How Will the Recently Promulgated CMS and OIG Final Rules Affect My Practice? – Part I
The Department of Health and Human Services (HHS) recently published the long-awaited new rules related to the Anti-Kickback Statute, Civil Monetary Penalties Law, and the Stark Law (collectively, the “Final Rules”). The Final Rules are part of the Department of Health and Human Services’ Regulatory Sprint to Coordinated Care, which has examined federal regulations that potentially impede the transition from volume-based to value-based care.
As our team of attorneys continues to study the voluminous Final Rules, we are doing so with an eye toward the anticipated practical impact on our clients. In lieu of simply summarizing the Final Rules, we are publishing a series of articles that pose stakeholder-specific questions to help our clients understand the opportunities presented by the Final Rules, and to mobilize for their implementation. Answering these questions is outside of the scope of this article, and, in many cases, the answers may not be entirely clear; however, we are raising these questions in order to shed light on the broad-sweeping nature of the Final Rules.
Anti-Kickback Statute and the Civil Monetary Penalties Law (CMP)
The Federal Anti-Kickback Statute (“AKS”) provides for criminal penalties for whoever knowingly and willfully offers, pays, solicits, or receives remuneration to induce or reward, among other things, the referral of business reimbursable under any of the Federal health care programs, including Medicare and Medicaid. Similarly, the Civil Monetary Penalties law provides for the imposition of penalties against any person who offers or transfers remuneration to a Medicare or State health care program beneficiary that the person knows or should know is likely to influence the beneficiary’s selection of a particular provider, practitioner, or supplier for the order or receipt of any item or service for which payment may be made by Medicare or a State health care program.
The HHS-Office of Inspector General’s Final Rule, which becomes effective January 19, 2021, adopts several new AKS safe harbors for remuneration exchanged between or among participants in a value-based arrangement:
(i) Care coordination arrangements to improve quality, health outcomes, and efficiency without requiring the parties to assume risk;
(ii) value-based arrangements with substantial downside risk;
(iii) value-based arrangements with full financial risk
Examples of services that the safe harbors will protect include: (i) tools and supports furnished to patients to improve quality, health outcomes; (ii) donations of cybersecurity technology and services; (iii) certain outcomes-based payments and part-time arrangements, pursuant to the existing safe harbor for personal services and management contracts; and (iv) local transportation provided to patients by expanding and modifying existing mileage limits for rural areas and for transportation for patients discharged from an inpatient facility.
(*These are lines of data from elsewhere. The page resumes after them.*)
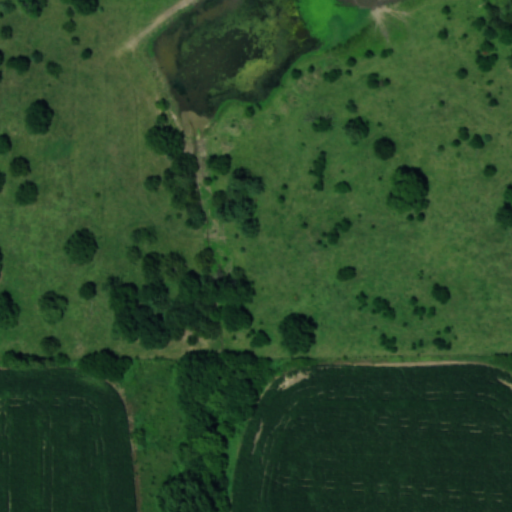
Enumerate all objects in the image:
crop: (281, 442)
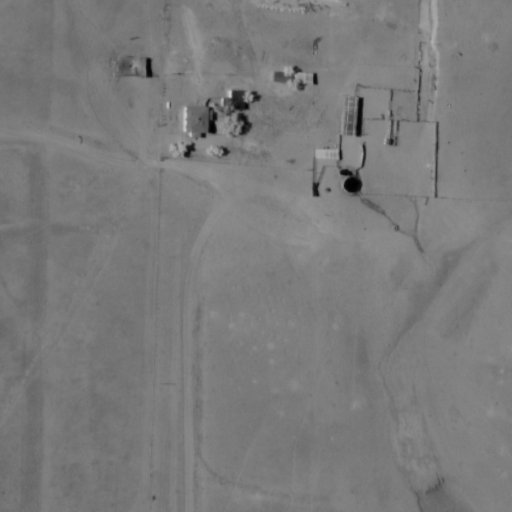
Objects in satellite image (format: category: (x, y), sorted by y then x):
building: (127, 68)
building: (276, 78)
building: (297, 80)
building: (230, 103)
building: (344, 118)
building: (192, 121)
building: (361, 155)
road: (94, 233)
Note that laboratories, pharmaceutical manufacturers, wholesalers and distributors, pharmacy benefit managers, and suppliers of durable medical equipment, prosthetics, orthotics, and supplies are ineligible to avail themselves of the AKS safe harbors for value-based arrangements, except in the case of manufacturers of medical devices and DMEPOS suppliers, who are permitted to provide digital health technologies under the care coordination arrangements safe harbor. The rationale for excluding these entities the protection of the safe harbor: the entities do not play a central, frontline role in coordinating and managing patient care.
Question: Will providers who furnish procedures in an ambulatory care setting (e.g., an ASC or imaging facility) be permitted to provide local transportation without running afoul of the AKS under the Final Rule?
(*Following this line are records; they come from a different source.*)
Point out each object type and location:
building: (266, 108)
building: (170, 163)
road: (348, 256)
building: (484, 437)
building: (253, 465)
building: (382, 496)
The Stark Law prohibits: (i) a physician from making referrals for certain designated health services (“DHS”) payable by Medicare to an entity with which he or she (or an immediate family member) has a financial relationship (ownership, investment, or compensation), unless an exception applies; and (ii) the entity from presenting, or causing to be presented, claims to Medicare (or billing another individual, entity, or third-party payor) for those referred services. The Stark Law has established a number of specific exceptions to the prohibition, and when the Stark Law applies to an arrangement, the only permissible way to make a referral is to fit squarely within an approved exception.
The Final Rule promulgated by the Centers for Medicare and Medicaid Services (CMS) relates to the physician self-referral law (also known as the Stark Law) and will become effective on January 19, 2021, except for one provision that relates to group practice compensation arrangements, which will become effective on January 1, 2022.
Compensation Exception for Qualifying Value-Based Arrangements
The Final Rule creates a new Stark Law compensation exception for certain qualified value-based arrangements. This development addresses the reluctance of some providers to embrace value-based care models out of concern that the compensation will implicate the Stark Law. Historically, the distribution of DHS profits has been subject to a variety of requirements aimed at ensuring that physicians are not compensated based on the volume or value of their DHS referrals. The Final Rule acknowledges that physicians participating in a value-based arrangement – as such term is specifically defined in the Final Rule – may receive direct distributions of profits from their DHS referrals without such distributions being deemed to be based on, or take into account, the volume or value of the individual physician’s referrals.
It is important to note that the availability of the AKS safe harbors and the Stark exceptions depends on several specific definitions clarified in the Final Rules. For example, a Value-Based Enterprise (“VBE”) is defined as including only organized groups of health care providers, suppliers, and other components of the health care system collaborating to achieve the goals of a value-based health care delivery and payment system. A VBE is comprised of two or more participants: (1) collaborating to achieve at least one value-based purpose; (2) each of which is a party to a value-based arrangement with the other, or at least one other VBE participant in the value-based enterprise; (3) that have an accountable body or person responsible for the financial and operational oversight of the value-based enterprise; and (4) that have a governing document that describes the value-based enterprise and how the VBE participants intend to achieve its value-base purpose(s). A VBE may also consist only of the two parties to a value-based arrangement with the written documentation recording the arrangement serving as the required governing document that describes the enterprise and how the parties intend to achieve its value-based purpose(s). Whatever its size and structure, a VBE is essentially a network of participants (such as clinicians, providers, and suppliers) that have agreed to collaborate with regard to a target patient population to put the patient at the center of care through care coordination, increase efficiencies in the delivery of care, and improve outcomes for patients.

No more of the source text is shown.